Task prompt:
All of the records below must be output exactly, with no pictures carried over.
[Opening Information supplied section]
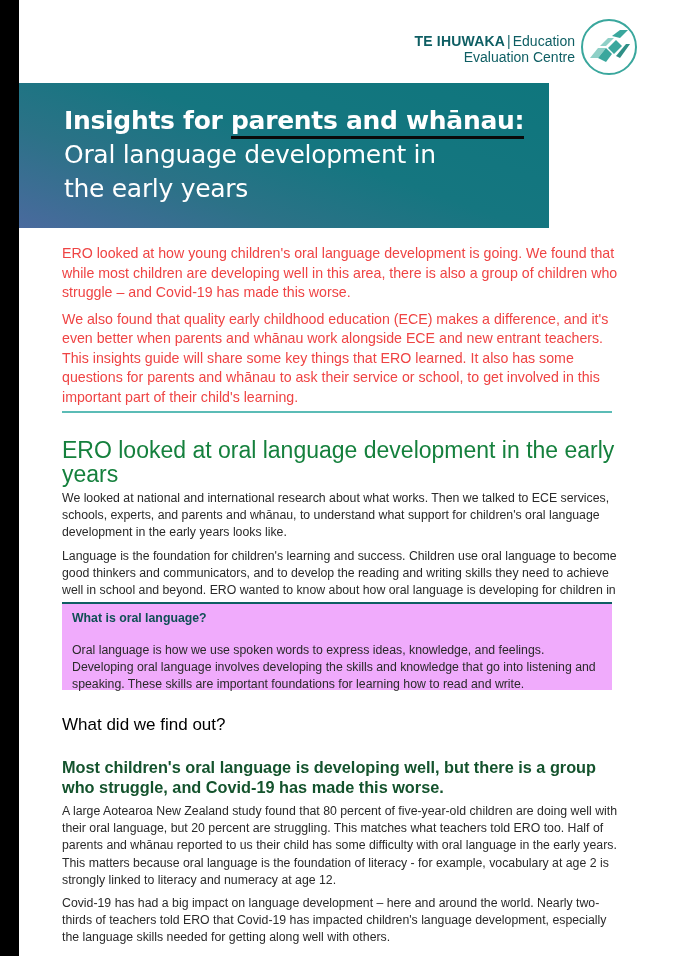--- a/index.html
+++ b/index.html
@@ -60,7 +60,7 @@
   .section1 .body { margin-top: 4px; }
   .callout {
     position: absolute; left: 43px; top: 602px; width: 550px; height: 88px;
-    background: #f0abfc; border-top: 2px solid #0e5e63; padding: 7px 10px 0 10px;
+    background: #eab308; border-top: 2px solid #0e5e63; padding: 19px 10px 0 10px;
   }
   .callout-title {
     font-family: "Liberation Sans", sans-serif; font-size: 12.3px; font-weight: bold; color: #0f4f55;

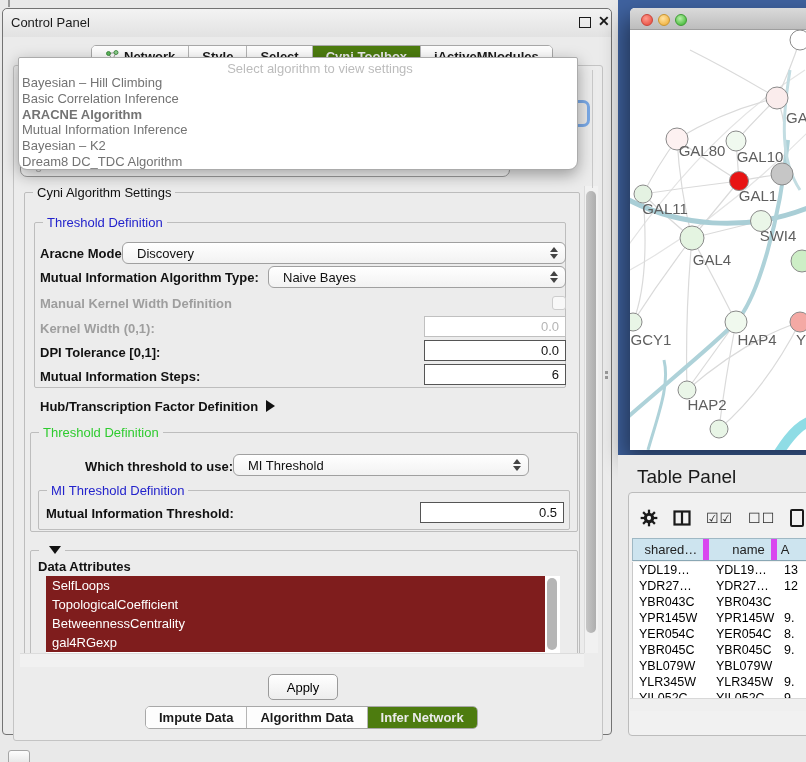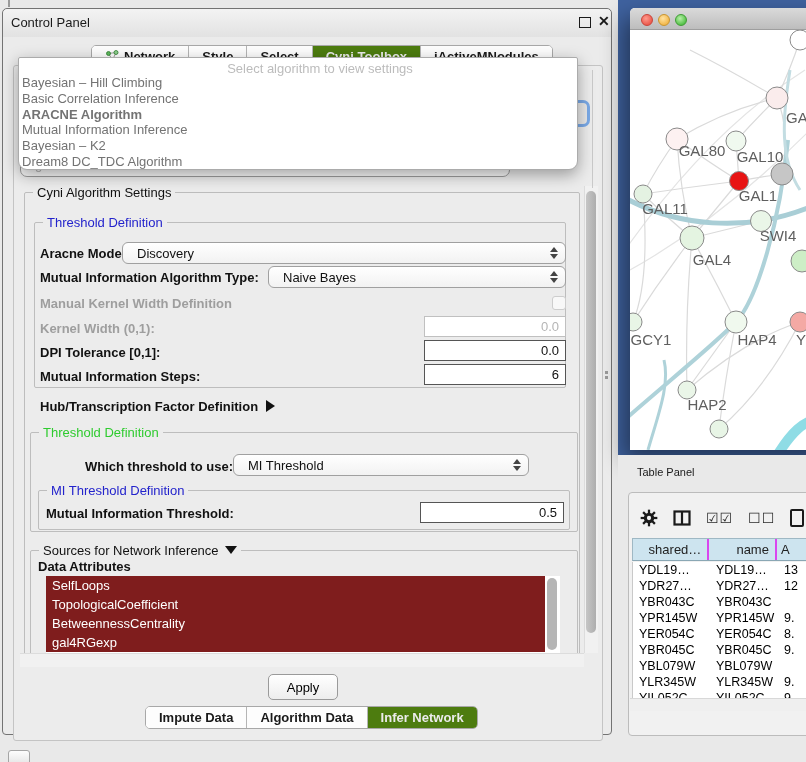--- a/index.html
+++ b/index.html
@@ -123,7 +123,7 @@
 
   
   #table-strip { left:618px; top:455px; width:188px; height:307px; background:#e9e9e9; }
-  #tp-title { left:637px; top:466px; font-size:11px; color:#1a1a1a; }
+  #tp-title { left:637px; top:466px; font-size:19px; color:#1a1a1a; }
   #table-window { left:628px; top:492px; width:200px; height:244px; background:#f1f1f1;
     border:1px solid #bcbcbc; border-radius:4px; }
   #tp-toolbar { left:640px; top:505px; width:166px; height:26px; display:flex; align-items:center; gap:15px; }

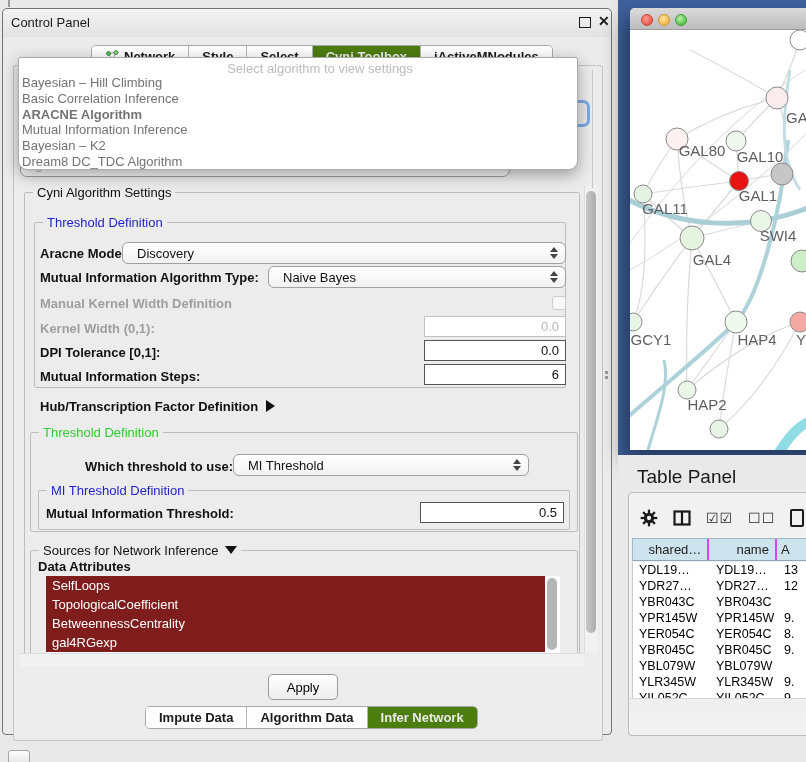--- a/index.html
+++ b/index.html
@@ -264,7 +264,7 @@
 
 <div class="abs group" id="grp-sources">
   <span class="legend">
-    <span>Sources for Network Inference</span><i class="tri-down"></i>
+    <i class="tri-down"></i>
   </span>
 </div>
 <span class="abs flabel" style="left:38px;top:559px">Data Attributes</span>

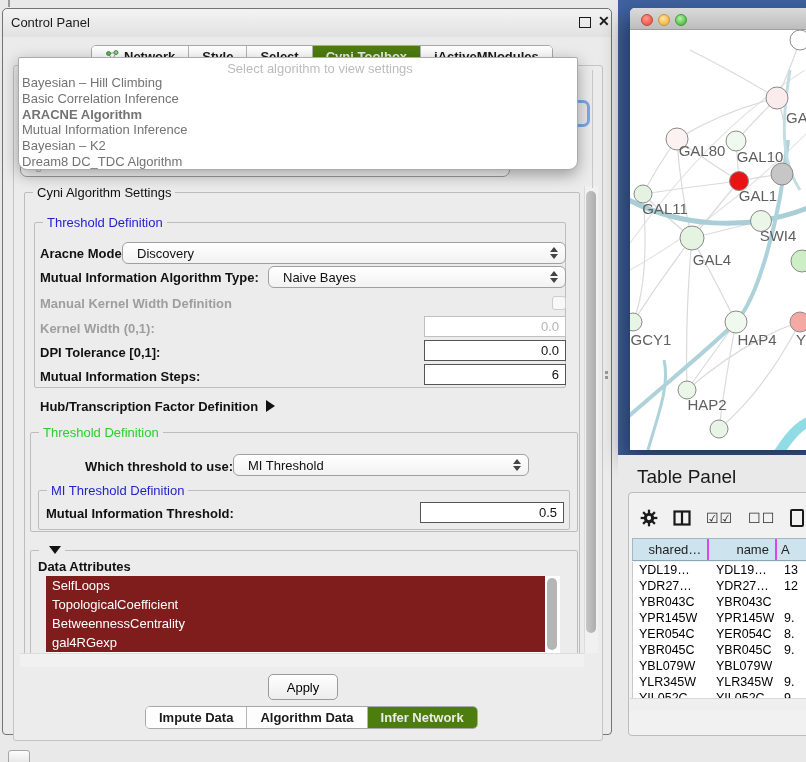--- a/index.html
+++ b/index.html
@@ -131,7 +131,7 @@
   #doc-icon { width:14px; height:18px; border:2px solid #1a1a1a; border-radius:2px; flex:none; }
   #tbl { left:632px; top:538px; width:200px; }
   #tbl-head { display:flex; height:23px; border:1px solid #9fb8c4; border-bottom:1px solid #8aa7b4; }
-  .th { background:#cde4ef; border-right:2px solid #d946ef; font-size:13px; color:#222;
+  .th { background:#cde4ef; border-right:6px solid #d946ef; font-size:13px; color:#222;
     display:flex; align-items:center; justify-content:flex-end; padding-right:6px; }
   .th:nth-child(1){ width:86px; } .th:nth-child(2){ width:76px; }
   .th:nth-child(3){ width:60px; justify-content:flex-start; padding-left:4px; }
[Closing Information supplied section]
Exercise answer:
--- a/index.html
+++ b/index.html
@@ -60,7 +60,7 @@
   .section1 .body { margin-top: 4px; }
   .callout {
     position: absolute; left: 43px; top: 602px; width: 550px; height: 88px;
-    background: #f0abfc; border-top: 2px solid #0e5e63; padding: 7px 10px 0 10px;
+    background: #eab308; border-top: 2px solid #0e5e63; padding: 19px 10px 0 10px;
   }
   .callout-title {
     font-family: "Liberation Sans", sans-serif; font-size: 12.3px; font-weight: bold; color: #0f4f55;

--- a/index.html
+++ b/index.html
@@ -123,7 +123,7 @@
 
   
   #table-strip { left:618px; top:455px; width:188px; height:307px; background:#e9e9e9; }
-  #tp-title { left:637px; top:466px; font-size:11px; color:#1a1a1a; }
+  #tp-title { left:637px; top:466px; font-size:19px; color:#1a1a1a; }
   #table-window { left:628px; top:492px; width:200px; height:244px; background:#f1f1f1;
     border:1px solid #bcbcbc; border-radius:4px; }
   #tp-toolbar { left:640px; top:505px; width:166px; height:26px; display:flex; align-items:center; gap:15px; }

--- a/index.html
+++ b/index.html
@@ -264,7 +264,7 @@
 
 <div class="abs group" id="grp-sources">
   <span class="legend">
-    <span>Sources for Network Inference</span><i class="tri-down"></i>
+    <i class="tri-down"></i>
   </span>
 </div>
 <span class="abs flabel" style="left:38px;top:559px">Data Attributes</span>

--- a/index.html
+++ b/index.html
@@ -131,7 +131,7 @@
   #doc-icon { width:14px; height:18px; border:2px solid #1a1a1a; border-radius:2px; flex:none; }
   #tbl { left:632px; top:538px; width:200px; }
   #tbl-head { display:flex; height:23px; border:1px solid #9fb8c4; border-bottom:1px solid #8aa7b4; }
-  .th { background:#cde4ef; border-right:2px solid #d946ef; font-size:13px; color:#222;
+  .th { background:#cde4ef; border-right:6px solid #d946ef; font-size:13px; color:#222;
     display:flex; align-items:center; justify-content:flex-end; padding-right:6px; }
   .th:nth-child(1){ width:86px; } .th:nth-child(2){ width:76px; }
   .th:nth-child(3){ width:60px; justify-content:flex-start; padding-left:4px; }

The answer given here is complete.